═══ DATASET RECORDS ═══

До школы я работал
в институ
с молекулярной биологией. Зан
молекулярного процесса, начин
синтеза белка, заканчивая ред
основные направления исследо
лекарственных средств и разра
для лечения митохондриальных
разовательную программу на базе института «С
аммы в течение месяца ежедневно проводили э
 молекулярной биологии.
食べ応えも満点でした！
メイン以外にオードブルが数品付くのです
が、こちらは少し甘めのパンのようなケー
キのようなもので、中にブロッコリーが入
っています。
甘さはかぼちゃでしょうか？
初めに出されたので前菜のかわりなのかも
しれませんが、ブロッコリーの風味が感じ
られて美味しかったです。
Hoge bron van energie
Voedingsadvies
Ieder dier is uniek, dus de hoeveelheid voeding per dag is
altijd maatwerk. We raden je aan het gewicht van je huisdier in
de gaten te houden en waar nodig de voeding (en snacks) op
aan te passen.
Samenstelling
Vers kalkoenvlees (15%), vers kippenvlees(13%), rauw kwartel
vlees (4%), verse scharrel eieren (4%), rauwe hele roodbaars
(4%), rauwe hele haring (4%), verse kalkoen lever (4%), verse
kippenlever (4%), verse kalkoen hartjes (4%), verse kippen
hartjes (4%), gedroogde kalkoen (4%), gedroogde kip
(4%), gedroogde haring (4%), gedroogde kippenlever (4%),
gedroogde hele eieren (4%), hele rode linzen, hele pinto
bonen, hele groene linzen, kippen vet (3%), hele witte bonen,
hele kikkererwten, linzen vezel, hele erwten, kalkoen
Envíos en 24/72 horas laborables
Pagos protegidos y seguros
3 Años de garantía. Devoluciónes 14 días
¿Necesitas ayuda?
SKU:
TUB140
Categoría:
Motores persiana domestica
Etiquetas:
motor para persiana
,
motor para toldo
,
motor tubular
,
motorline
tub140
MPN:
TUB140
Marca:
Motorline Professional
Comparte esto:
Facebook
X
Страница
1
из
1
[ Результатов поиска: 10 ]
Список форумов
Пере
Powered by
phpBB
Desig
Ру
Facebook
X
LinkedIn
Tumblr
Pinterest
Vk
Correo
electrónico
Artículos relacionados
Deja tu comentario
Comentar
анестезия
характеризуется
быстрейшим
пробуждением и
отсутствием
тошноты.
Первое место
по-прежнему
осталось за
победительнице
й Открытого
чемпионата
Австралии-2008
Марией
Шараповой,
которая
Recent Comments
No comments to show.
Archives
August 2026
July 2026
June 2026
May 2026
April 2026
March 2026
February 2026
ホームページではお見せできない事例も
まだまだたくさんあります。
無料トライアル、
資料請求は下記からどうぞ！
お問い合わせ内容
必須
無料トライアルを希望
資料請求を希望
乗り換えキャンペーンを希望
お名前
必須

═══

◆ TO-DO ITEM: Write out the records verbatim, beginning with the first line and continuing through the line that contains "Pagos protegidos y seguros", inclusive.

◆ SOLUTION TO THIS EXERCISE:
До школы я работал
в институ
с молекулярной биологией. Зан
молекулярного процесса, начин
синтеза белка, заканчивая ред
основные направления исследо
лекарственных средств и разра
для лечения митохондриальных
разовательную программу на базе института «С
аммы в течение месяца ежедневно проводили э
 молекулярной биологии.
食べ応えも満点でした！
メイン以外にオードブルが数品付くのです
が、こちらは少し甘めのパンのようなケー
キのようなもので、中にブロッコリーが入
っています。
甘さはかぼちゃでしょうか？
初めに出されたので前菜のかわりなのかも
しれませんが、ブロッコリーの風味が感じ
られて美味しかったです。
Hoge bron van energie
Voedingsadvies
Ieder dier is uniek, dus de hoeveelheid voeding per dag is
altijd maatwerk. We raden je aan het gewicht van je huisdier in
de gaten te houden en waar nodig de voeding (en snacks) op
aan te passen.
Samenstelling
Vers kalkoenvlees (15%), vers kippenvlees(13%), rauw kwartel
vlees (4%), verse scharrel eieren (4%), rauwe hele roodbaars
(4%), rauwe hele haring (4%), verse kalkoen lever (4%), verse
kippenlever (4%), verse kalkoen hartjes (4%), verse kippen
hartjes (4%), gedroogde kalkoen (4%), gedroogde kip
(4%), gedroogde haring (4%), gedroogde kippenlever (4%),
gedroogde hele eieren (4%), hele rode linzen, hele pinto
bonen, hele groene linzen, kippen vet (3%), hele witte bonen,
hele kikkererwten, linzen vezel, hele erwten, kalkoen
Envíos en 24/72 horas laborables
Pagos protegidos y seguros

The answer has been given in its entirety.